Activity => Starting at the line that contains "- Maintain doctor" in the listing below, write out every line word for word until you have written the line that contains "validated AI support.".

Start of Record extracts

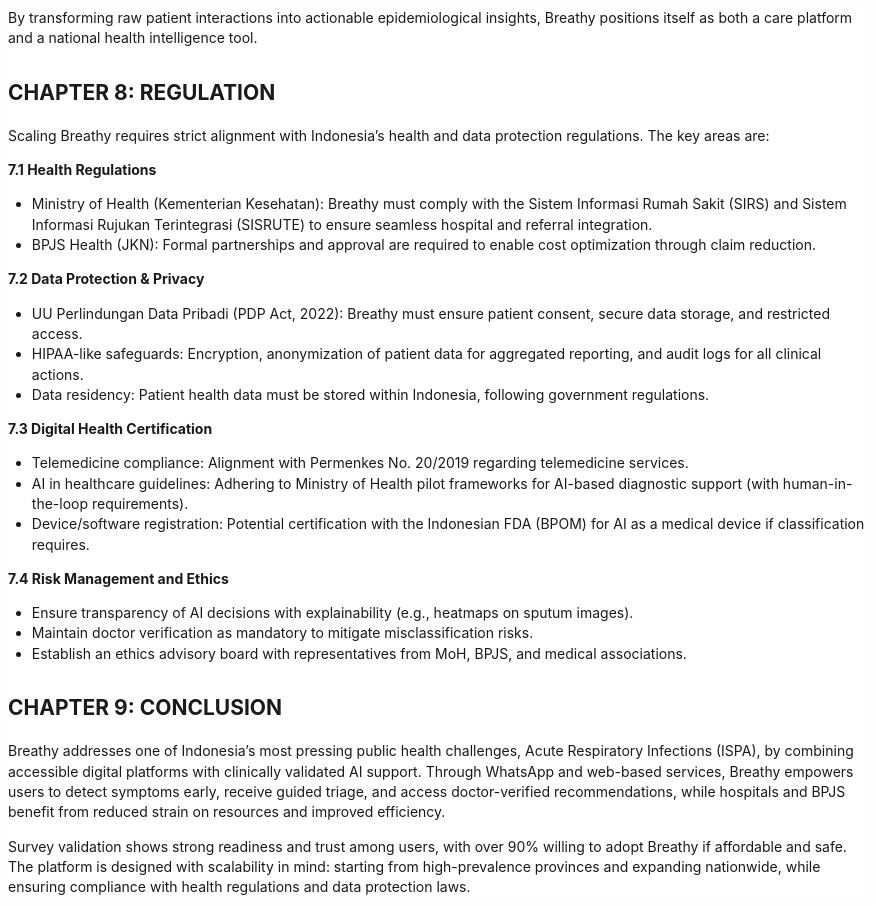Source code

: By transforming raw patient interactions into actionable epidemiological insights,
Breathy positions itself as both a care platform and a national health intelligence tool.


## CHAPTER 8: REGULATION

Scaling Breathy requires strict alignment with Indonesia’s health and data protection
regulations. The key areas are:

**7.1 Health Regulations**

- Ministry of Health (Kementerian Kesehatan): Breathy must comply with the
    Sistem Informasi Rumah Sakit (SIRS) and Sistem Informasi Rujukan Terintegrasi
    (SISRUTE) to ensure seamless hospital and referral integration.
- BPJS Health (JKN): Formal partnerships and approval are required to enable cost
    optimization through claim reduction.

**7.2 Data Protection & Privacy**

- UU Perlindungan Data Pribadi (PDP Act, 2022): Breathy must ensure patient
    consent, secure data storage, and restricted access.
- HIPAA-like safeguards: Encryption, anonymization of patient data for aggregated
    reporting, and audit logs for all clinical actions.
- Data residency: Patient health data must be stored within Indonesia, following
    government regulations.

**7.3 Digital Health Certification**

- Telemedicine compliance: Alignment with Permenkes No. 20/2019 regarding
    telemedicine services.
- AI in healthcare guidelines: Adhering to Ministry of Health pilot frameworks for
    AI-based diagnostic support (with human-in-the-loop requirements).
- Device/software registration: Potential certification with the Indonesian FDA
    (BPOM) for AI as a medical device if classification requires.

**7.4 Risk Management and Ethics**

- Ensure transparency of AI decisions with explainability (e.g., heatmaps on
    sputum images).
- Maintain doctor verification as mandatory to mitigate misclassification risks.
- Establish an ethics advisory board with representatives from MoH, BPJS, and
    medical associations.


## CHAPTER 9: CONCLUSION

Breathy addresses one of Indonesia’s most pressing public health challenges, Acute
Respiratory Infections (ISPA), by combining accessible digital platforms with clinically
validated AI support. Through WhatsApp and web-based services, Breathy empowers
users to detect symptoms early, receive guided triage, and access doctor-verified
recommendations, while hospitals and BPJS benefit from reduced strain on resources and
improved efficiency.

Survey validation shows strong readiness and trust among users, with over 90% willing
to adopt Breathy if affordable and safe. The platform is designed with scalability in mind:
starting from high-prevalence provinces and expanding nationwide, while ensuring
compliance with health regulations and data protection laws.
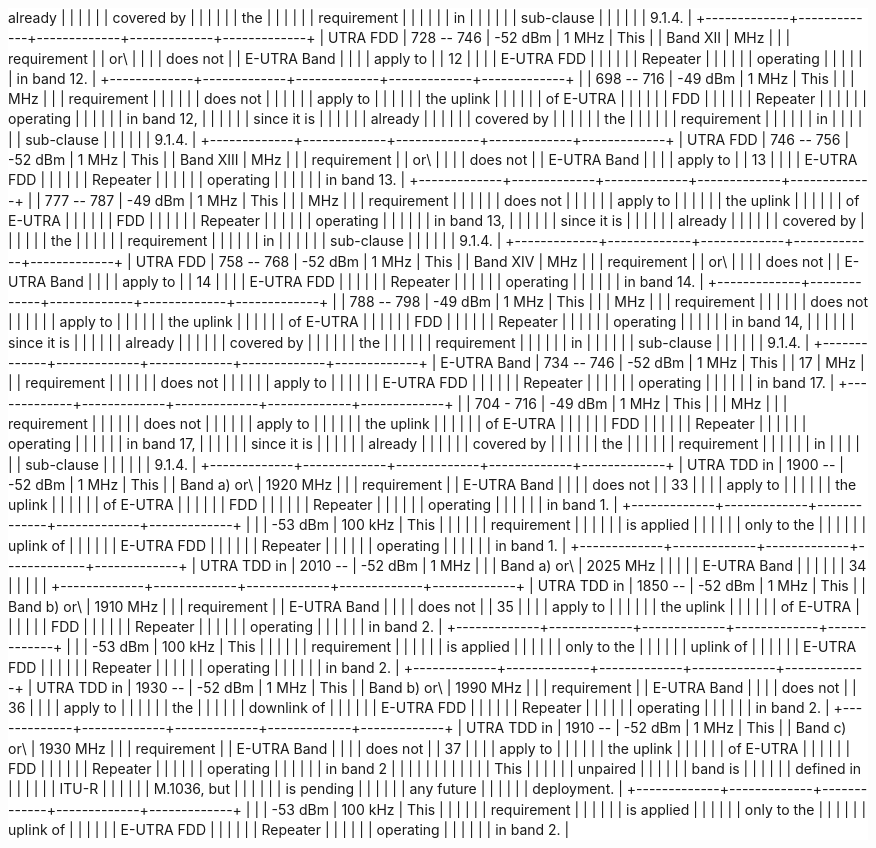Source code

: already | | | | | | covered by | | | | | | the | | | | | | requirement | | | | | | in | | | | | | sub-clause | | | | | | 9.1.4. | +-------------+-------------+-------------+-------------+-------------+ | UTRA FDD | 728 -- 746 | -52 dBm | 1 MHz | This | | Band XII | MHz | | | requirement | | or\ | | | | does not | | E-UTRA Band | | | | apply to | | 12 | | | | E-UTRA FDD | | | | | | Repeater | | | | | | operating | | | | | | in band 12. | +-------------+-------------+-------------+-------------+-------------+ | | 698 -- 716 | -49 dBm | 1 MHz | This | | | MHz | | | requirement | | | | | | does not | | | | | | apply to | | | | | | the uplink | | | | | | of E-UTRA | | | | | | FDD | | | | | | Repeater | | | | | | operating | | | | | | in band 12, | | | | | | since it is | | | | | | already | | | | | | covered by | | | | | | the | | | | | | requirement | | | | | | in | | | | | | sub-clause | | | | | | 9.1.4. | +-------------+-------------+-------------+-------------+-------------+ | UTRA FDD | 746 -- 756 | -52 dBm | 1 MHz | This | | Band XIII | MHz | | | requirement | | or\ | | | | does not | | E-UTRA Band | | | | apply to | | 13 | | | | E-UTRA FDD | | | | | | Repeater | | | | | | operating | | | | | | in band 13. | +-------------+-------------+-------------+-------------+-------------+ | | 777 -- 787 | -49 dBm | 1 MHz | This | | | MHz | | | requirement | | | | | | does not | | | | | | apply to | | | | | | the uplink | | | | | | of E-UTRA | | | | | | FDD | | | | | | Repeater | | | | | | operating | | | | | | in band 13, | | | | | | since it is | | | | | | already | | | | | | covered by | | | | | | the | | | | | | requirement | | | | | | in | | | | | | sub-clause | | | | | | 9.1.4. | +-------------+-------------+-------------+-------------+-------------+ | UTRA FDD | 758 -- 768 | -52 dBm | 1 MHz | This | | Band XIV | MHz | | | requirement | | or\ | | | | does not | | E-UTRA Band | | | | apply to | | 14 | | | | E-UTRA FDD | | | | | | Repeater | | | | | | operating | | | | | | in band 14. | +-------------+-------------+-------------+-------------+-------------+ | | 788 -- 798 | -49 dBm | 1 MHz | This | | | MHz | | | requirement | | | | | | does not | | | | | | apply to | | | | | | the uplink | | | | | | of E-UTRA | | | | | | FDD | | | | | | Repeater | | | | | | operating | | | | | | in band 14, | | | | | | since it is | | | | | | already | | | | | | covered by | | | | | | the | | | | | | requirement | | | | | | in | | | | | | sub-clause | | | | | | 9.1.4. | +-------------+-------------+-------------+-------------+-------------+ | E-UTRA Band | 734 -- 746 | -52 dBm | 1 MHz | This | | 17 | MHz | | | requirement | | | | | | does not | | | | | | apply to | | | | | | E-UTRA FDD | | | | | | Repeater | | | | | | operating | | | | | | in band 17. | +-------------+-------------+-------------+-------------+-------------+ | | 704 - 716 | -49 dBm | 1 MHz | This | | | MHz | | | requirement | | | | | | does not | | | | | | apply to | | | | | | the uplink | | | | | | of E-UTRA | | | | | | FDD | | | | | | Repeater | | | | | | operating | | | | | | in band 17, | | | | | | since it is | | | | | | already | | | | | | covered by | | | | | | the | | | | | | requirement | | | | | | in | | | | | | sub-clause | | | | | | 9.1.4. | +-------------+-------------+-------------+-------------+-------------+ | UTRA TDD in | 1900 -- | -52 dBm | 1 MHz | This | | Band a) or\ | 1920 MHz | | | requirement | | E-UTRA Band | | | | does not | | 33 | | | | apply to | | | | | | the uplink | | | | | | of E-UTRA | | | | | | FDD | | | | | | Repeater | | | | | | operating | | | | | | in band 1. | +-------------+-------------+-------------+-------------+-------------+ | | | -53 dBm | 100 kHz | This | | | | | | requirement | | | | | | is applied | | | | | | only to the | | | | | | uplink of | | | | | | E-UTRA FDD | | | | | | Repeater | | | | | | operating | | | | | | in band 1. | +-------------+-------------+-------------+-------------+-------------+ | UTRA TDD in | 2010 -- | -52 dBm | 1 MHz | | | Band a) or\ | 2025 MHz | | | | | E-UTRA Band | | | | | | 34 | | | | | +-------------+-------------+-------------+-------------+-------------+ | UTRA TDD in | 1850 -- | -52 dBm | 1 MHz | This | | Band b) or\ | 1910 MHz | | | requirement | | E-UTRA Band | | | | does not | | 35 | | | | apply to | | | | | | the uplink | | | | | | of E-UTRA | | | | | | FDD | | | | | | Repeater | | | | | | operating | | | | | | in band 2. | +-------------+-------------+-------------+-------------+-------------+ | | | -53 dBm | 100 kHz | This | | | | | | requirement | | | | | | is applied | | | | | | only to the | | | | | | uplink of | | | | | | E-UTRA FDD | | | | | | Repeater | | | | | | operating | | | | | | in band 2. | +-------------+-------------+-------------+-------------+-------------+ | UTRA TDD in | 1930 -- | -52 dBm | 1 MHz | This | | Band b) or\ | 1990 MHz | | | requirement | | E-UTRA Band | | | | does not | | 36 | | | | apply to | | | | | | the | | | | | | downlink of | | | | | | E-UTRA FDD | | | | | | Repeater | | | | | | operating | | | | | | in band 2. | +-------------+-------------+-------------+-------------+-------------+ | UTRA TDD in | 1910 -- | -52 dBm | 1 MHz | This | | Band c) or\ | 1930 MHz | | | requirement | | E-UTRA Band | | | | does not | | 37 | | | | apply to | | | | | | the uplink | | | | | | of E-UTRA | | | | | | FDD | | | | | | Repeater | | | | | | operating | | | | | | in band 2 | | | | | | | | | | | | This | | | | | | unpaired | | | | | | band is | | | | | | defined in | | | | | | ITU-R | | | | | | M.1036, but | | | | | | is pending | | | | | | any future | | | | | | deployment. | +-------------+-------------+-------------+-------------+-------------+ | | | -53 dBm | 100 kHz | This | | | | | | requirement | | | | | | is applied | | | | | | only to the | | | | | | uplink of | | | | | | E-UTRA FDD | | | | | | Repeater | | | | | | operating | | | | | | in band 2. |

End of Record extracts

Reply to the task =>
- Maintain doctor verification as mandatory to mitigate misclassification risks.
- Establish an ethics advisory board with representatives from MoH, BPJS, and
    medical associations.


## CHAPTER 9: CONCLUSION

Breathy addresses one of Indonesia’s most pressing public health challenges, Acute
Respiratory Infections (ISPA), by combining accessible digital platforms with clinically
validated AI support. Through WhatsApp and web-based services, Breathy empowers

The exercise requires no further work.